A simple webcrawler written in java.
You will need java11 and docker. Gradle is already distributed via Gradle Wrapper. The app depends on Redis but no particular setup is needed for that as Docker Compose takes care of it.
- ensure you are running java 11.
➜ webcrawler git:(master) ✗ java -version
openjdk version "11.0.3" 2019-04-16 LTS
OpenJDK Runtime Environment Zulu11.31+11-CA (build 11.0.3+7-LTS)
OpenJDK 64-Bit Server VM Zulu11.31+11-CA (build 11.0.3+7-LTS, mixed mode)
- build the fat jar (this will also run the test suite - if you run Docker Desktop on Mac
v2.4.0and this command fails, please refer to testcontainers/testcontainers-java#3291)
./gradlew clean build
- build the Docker image and run it through Docker Compose
docker-compose build
docker-compose up
The application is listening on port 8080 and exposes some APIs to perform webcrawler job operations. You can navigate to http://localhost:8080/swagger-ui/ to take a look at the Swagger Docs.

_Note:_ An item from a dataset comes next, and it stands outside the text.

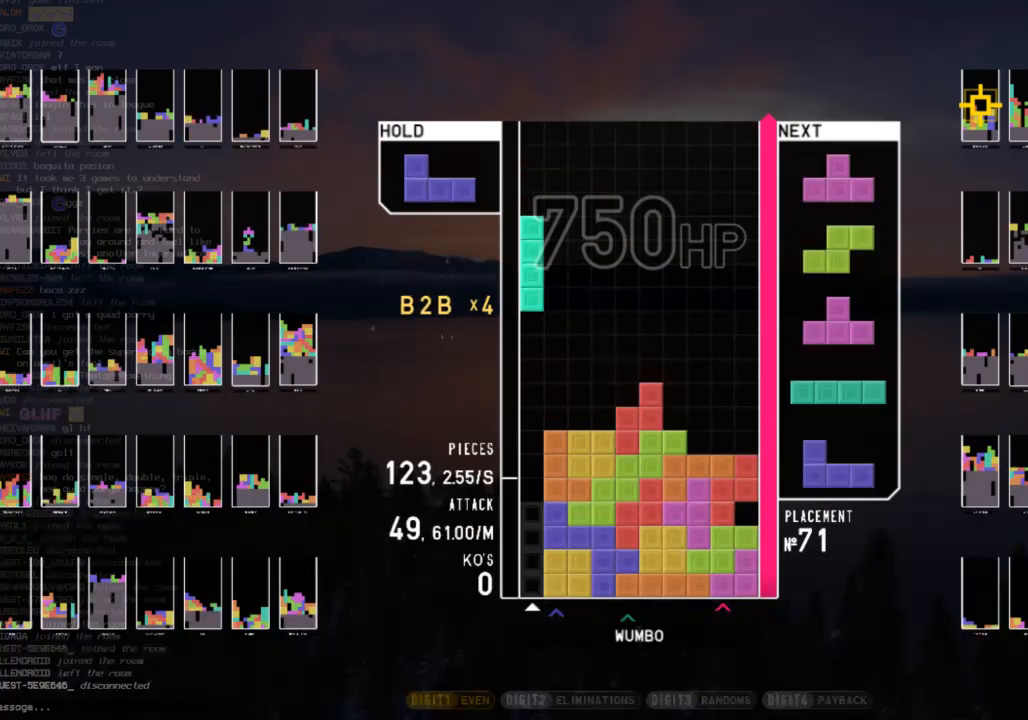
{"keys": ["down", "right"], "events": [[233, "down", "down"], [333, "down", "up"], [333, "right", "down"], [467, "down", "down"]]}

An example request would look like this:
➜ webcrawler git:(master) ✗ curl -v POST \
http://localhost:8080/crawler/jobs \
-H 'content-type: application/json' \
-d '{
"frontier": "https://example.com/",
"politenessDelayMillis": 500,
"maxDepthOfCrawling": 2
}'
* Rebuilt URL to: POST/
* Could not resolve host: POST
* Closing connection 0
curl: (6) Could not resolve host: POST
* Trying ::1...
* TCP_NODELAY set
* Connected to localhost (::1) port 8080 (#1)
> POST /crawler/jobs HTTP/1.1
> Host: localhost:8080
> User-Agent: curl/7.54.0
> Accept: */*
> content-type: application/json
> Content-Length: 94
>
* upload completely sent off: 94 out of 94 bytes
< HTTP/1.1 201
< Location: http://localhost:8080/crawler/jobs/71d0171f-720b-4cea-8dfc-9952e888da48
< Content-Length: 0
< Date: Mon, 12 Oct 2020 14:30:49 GMT
<
* Connection #1 to host localhost left intactNote that maxDepthOfCrawling and politenessDelayMillis are optional parameters.